§ **Texto proporcionado**:
----------------

A escasos días de las elecciones más grandes de la historia de México, en las que se elegirán 21 mil cargos, estamos frente a políticos cuya principal estrategia es atacarse y culparse los unos a los otros. Apelan a la mala fama de los demás, como si ellos mismos no tuvieran cuentas pendientes de administraciones pasadas. Pero el cinismo y la indolencia con la que la clase política tradicional se dirige a nosotros es responsabilidad compartida de una ciudadanía poco comprometida, que ha sido incapaz de organizarse sin politizar y decir basta.
No queda muy claro si como causa o efecto de esto, vivimos en un país donde la violencia ha dejado de sorprendernos; en el que un niño o una niña de nombre Dante o Camila pueden ser asesinados a plena luz del día sin que nadie lo evite y que además se multiplique por 6 mil Dantes y Camilas en los últimos 5 años; en el que es completamente normal que más de 30 candidatos sean asesinados en una contienda electoral; en el que 57 periodistas hayan sido asesinados en el sexenio de Calderón, 47 en el de Peña y 44 en el de AMLO; en el que, según datos del Inegi en 2023, el homicidio es la primera causa de muerte para las personas de 15 a 44 años, y la quinta en niños de entre 5 y 14 años; en el que en la última década, en promedio, los homicidios sigan rondando los 30 mil casos anuales; en el que los migrantes que transitan por nuestro territorio tienen que pagar a ¨buenos¨ y a “malos” por el “derecho de paso”; en el que en promedio mueren 10 mujeres todos los días por el hecho de ser mujeres, y donde 7 de cada 10 han experimentado algún tipo de violencia en su vida y más de 108 mil han sufrido de violaciones en los últimos 6 años; en el que la inseguridad se ha vuelto la primera causa de migración hacia Estados Unidos; en el que accidentes como la caída de un templete, del Metro, de una escuela, o el incendio de una guardería son casos fortuitos en donde no cabe la negligencia ni la omisión de quienes están al mando, porque son palabras que en nuestro vocabulario de gobernados en un país como México tienen poco valor.

----------------

§ **Datos de estudio**:
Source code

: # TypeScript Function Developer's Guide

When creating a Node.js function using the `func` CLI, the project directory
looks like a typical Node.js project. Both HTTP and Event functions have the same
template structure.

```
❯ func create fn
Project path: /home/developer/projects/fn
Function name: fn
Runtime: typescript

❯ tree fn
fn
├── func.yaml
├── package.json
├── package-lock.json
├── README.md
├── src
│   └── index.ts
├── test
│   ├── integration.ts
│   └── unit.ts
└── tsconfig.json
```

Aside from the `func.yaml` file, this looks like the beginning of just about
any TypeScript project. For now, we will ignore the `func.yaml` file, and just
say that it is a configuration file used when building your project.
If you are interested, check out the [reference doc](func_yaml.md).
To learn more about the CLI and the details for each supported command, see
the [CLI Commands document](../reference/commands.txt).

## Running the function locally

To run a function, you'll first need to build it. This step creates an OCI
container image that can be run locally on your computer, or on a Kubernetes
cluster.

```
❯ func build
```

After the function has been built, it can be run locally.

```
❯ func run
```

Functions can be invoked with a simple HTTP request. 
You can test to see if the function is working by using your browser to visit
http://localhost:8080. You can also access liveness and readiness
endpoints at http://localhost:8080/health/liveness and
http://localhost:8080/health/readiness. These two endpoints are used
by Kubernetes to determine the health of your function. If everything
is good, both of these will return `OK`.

----------------

§ **Actividades**:
**A.** Indique si cada afirmación concuerda con el texto proporcionado y cite las palabras que lo deciden: (i) en las elecciones se elegirán 21 mil cargos; (ii) 47 periodistas fueron asesinados en el sexenio de Calderón; (iii) según el Inegi, el homicidio es la primera causa de muerte en niños de entre 5 y 14 años.
**B.** Enumere todos los accidentes que el texto proporcionado presenta como ejemplos de «casos fortuitos».
Las filas no guardan relación con el texto proporcionado.

§ **Respuestas**:
**A.**
(i) Sí: «en las que se elegirán 21 mil cargos».
(ii) No: «57 periodistas hayan sido asesinados en el sexenio de Calderón».
(iii) No: «y la quinta en niños de entre 5 y 14 años».

**B.** La caída de un templete; la caída del Metro; la caída de una escuela; el incendio de una guardería.